EXERCISE DESCRIPTION: When you reach the line that contains "2. 機械の保守とIoT(操作情報を出してくれる)" in the data below, copy it and every line after it exactly, adding nothing.

**** DATA TO EXAMINE

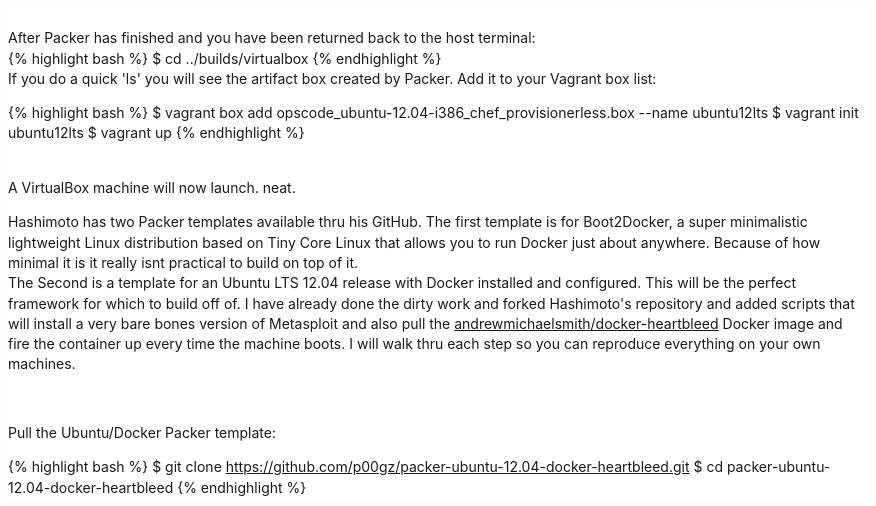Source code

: <br>
After Packer has finished and you have been returned back to the host terminal: 
<br>
{% highlight bash %}
$ cd ../builds/virtualbox
{% endhighlight %}

<br>
If you do a quick 'ls' you will see the artifact box created by Packer. Add it to your Vagrant box list:

{% highlight bash %}
$ vagrant box add opscode_ubuntu-12.04-i386_chef_provisionerless.box --name ubuntu12lts
$ vagrant init ubuntu12lts
$ vagrant up
{% endhighlight %}

<br>
A VirtualBox machine will now launch. neat.

<p
On to our quest for automated vulnerability research. 
Painfully obvious is the amount press the Heartbleed vulnerability has gotten since its became public. A perfect 
proof of concept would be to use Packer to create a Docker/Ubuntu machine to test a heartbleed vulnerable server. 
<br>

Hashimoto has two Packer templates available thru his GitHub. The first template is for Boot2Docker, a super minimalistic lightweight
Linux distribution based on Tiny Core Linux that allows you to run Docker just about anywhere. Because of how minimal it is it really 
isnt practical to build on top of it. 
<br>
The Second is a template for an Ubuntu LTS 12.04 release with Docker installed and configured. This will be the perfect framework 
for which to build off of. I have already done the dirty work and forked Hashimoto's repository and added scripts that will 
install a very bare bones version of Metasploit and also pull the <a href="https://index.docker.io/u/andrewmichaelsmith/docker-heartbleed/">andrewmichaelsmith/docker-heartbleed</a> Docker
image and fire the container up every time the machine boots. I will walk thru each step so you can reproduce everything on your own
machines. 
</p>

<br>
<p class="lead">
Pull the Ubuntu/Docker Packer template:
</p>

{% highlight bash %}
$ git clone https://github.com/p00gz/packer-ubuntu-12.04-docker-heartbleed.git
$ cd packer-ubuntu-12.04-docker-heartbleed
{% endhighlight %}
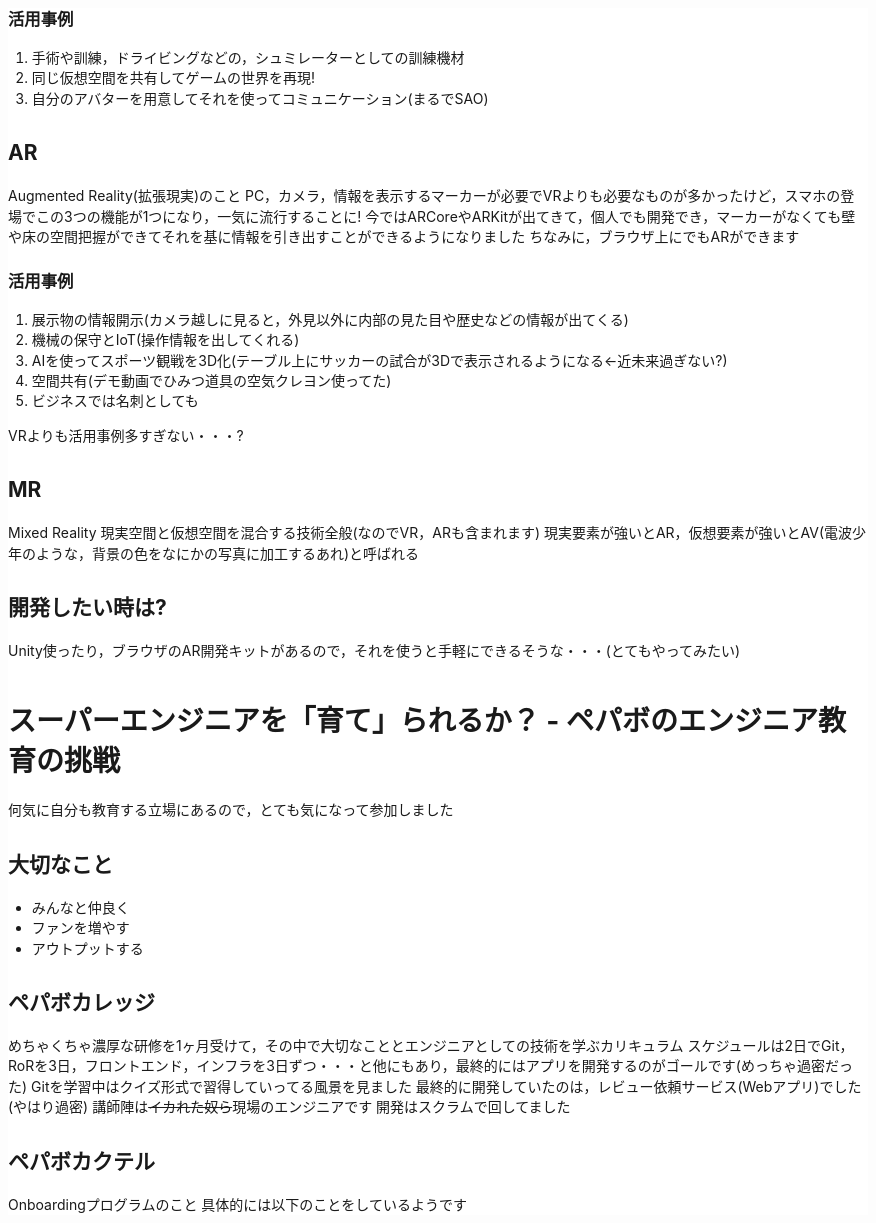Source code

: ### 活用事例
1. 手術や訓練，ドライビングなどの，シュミレーターとしての訓練機材
2. 同じ仮想空間を共有してゲームの世界を再現!
3. 自分のアバターを用意してそれを使ってコミュニケーション(まるでSAO)

## AR
Augmented Reality(拡張現実)のこと
PC，カメラ，情報を表示するマーカーが必要でVRよりも必要なものが多かったけど，スマホの登場でこの3つの機能が1つになり，一気に流行することに!
今ではARCoreやARKitが出てきて，個人でも開発でき，マーカーがなくても壁や床の空間把握ができてそれを基に情報を引き出すことができるようになりました
ちなみに，ブラウザ上にでもARができます

### 活用事例
1. 展示物の情報開示(カメラ越しに見ると，外見以外に内部の見た目や歴史などの情報が出てくる)
2. 機械の保守とIoT(操作情報を出してくれる)
3. AIを使ってスポーツ観戦を3D化(テーブル上にサッカーの試合が3Dで表示されるようになる←近未来過ぎない?)
4. 空間共有(デモ動画でひみつ道具の空気クレヨン使ってた)
5. ビジネスでは名刺としても

VRよりも活用事例多すぎない・・・?

## MR
Mixed Reality
現実空間と仮想空間を混合する技術全般(なのでVR，ARも含まれます)
現実要素が強いとAR，仮想要素が強いとAV(電波少年のような，背景の色をなにかの写真に加工するあれ)と呼ばれる

## 開発したい時は?
Unity使ったり，ブラウザのAR開発キットがあるので，それを使うと手軽にできるそうな・・・(とてもやってみたい)

# スーパーエンジニアを「育て」られるか？ - ペパボのエンジニア教育の挑戦
何気に自分も教育する立場にあるので，とても気になって参加しました

## 大切なこと
* みんなと仲良く
* ファンを増やす
* アウトプットする

## ペパボカレッジ
めちゃくちゃ濃厚な研修を1ヶ月受けて，その中で大切なこととエンジニアとしての技術を学ぶカリキュラム
スケジュールは2日でGit，RoRを3日，フロントエンド，インフラを3日ずつ・・・と他にもあり，最終的にはアプリを開発するのがゴールです(めっちゃ過密だった)
Gitを学習中はクイズ形式で習得していってる風景を見ました
最終的に開発していたのは，レビュー依頼サービス(Webアプリ)でした(やはり過密)
講師陣は~~イカれた奴ら~~現場のエンジニアです
開発はスクラムで回してました

## ペパボカクテル
Onboardingプログラムのこと
具体的には以下のことをしているようです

********

TASK RESPONSE:
2. 機械の保守とIoT(操作情報を出してくれる)
3. AIを使ってスポーツ観戦を3D化(テーブル上にサッカーの試合が3Dで表示されるようになる←近未来過ぎない?)
4. 空間共有(デモ動画でひみつ道具の空気クレヨン使ってた)
5. ビジネスでは名刺としても

VRよりも活用事例多すぎない・・・?

## MR
Mixed Reality
現実空間と仮想空間を混合する技術全般(なのでVR，ARも含まれます)
現実要素が強いとAR，仮想要素が強いとAV(電波少年のような，背景の色をなにかの写真に加工するあれ)と呼ばれる

## 開発したい時は?
Unity使ったり，ブラウザのAR開発キットがあるので，それを使うと手軽にできるそうな・・・(とてもやってみたい)

# スーパーエンジニアを「育て」られるか？ - ペパボのエンジニア教育の挑戦
何気に自分も教育する立場にあるので，とても気になって参加しました

## 大切なこと
* みんなと仲良く
* ファンを増やす
* アウトプットする

## ペパボカレッジ
めちゃくちゃ濃厚な研修を1ヶ月受けて，その中で大切なこととエンジニアとしての技術を学ぶカリキュラム
スケジュールは2日でGit，RoRを3日，フロントエンド，インフラを3日ずつ・・・と他にもあり，最終的にはアプリを開発するのがゴールです(めっちゃ過密だった)
Gitを学習中はクイズ形式で習得していってる風景を見ました
最終的に開発していたのは，レビュー依頼サービス(Webアプリ)でした(やはり過密)
講師陣は~~イカれた奴ら~~現場のエンジニアです
開発はスクラムで回してました

## ペパボカクテル
Onboardingプログラムのこと
具体的には以下のことをしているようです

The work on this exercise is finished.